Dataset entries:
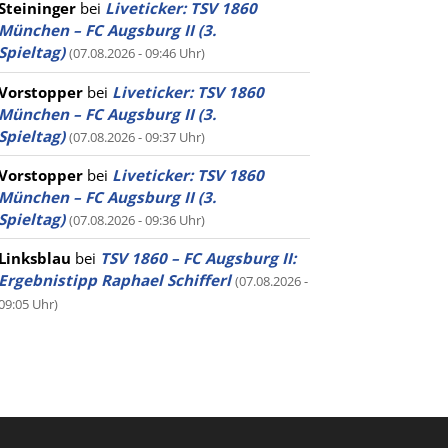
Steininger
bei
Liveticker: TSV 1860
München – FC Augsburg II (3.
Spieltag)
(07.08.2026 - 09:46 Uhr)
Vorstopper
bei
Liveticker: TSV 1860
München – FC Augsburg II (3.
Spieltag)
(07.08.2026 - 09:37 Uhr)
Vorstopper
bei
Liveticker: TSV 1860
München – FC Augsburg II (3.
Spieltag)
(07.08.2026 - 09:36 Uhr)
Linksblau
bei
TSV 1860 – FC Augsburg II:
Ergebnistipp Raphael Schifferl
(07.08.2026 -
09:05 Uhr)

(REQUEST): Exactly the lines from the one with "Ergebnistipp Raphael Schifferl" through the final line of the entries are to be returned, both ends included.

(RESPONSE):
Ergebnistipp Raphael Schifferl
(07.08.2026 -
09:05 Uhr)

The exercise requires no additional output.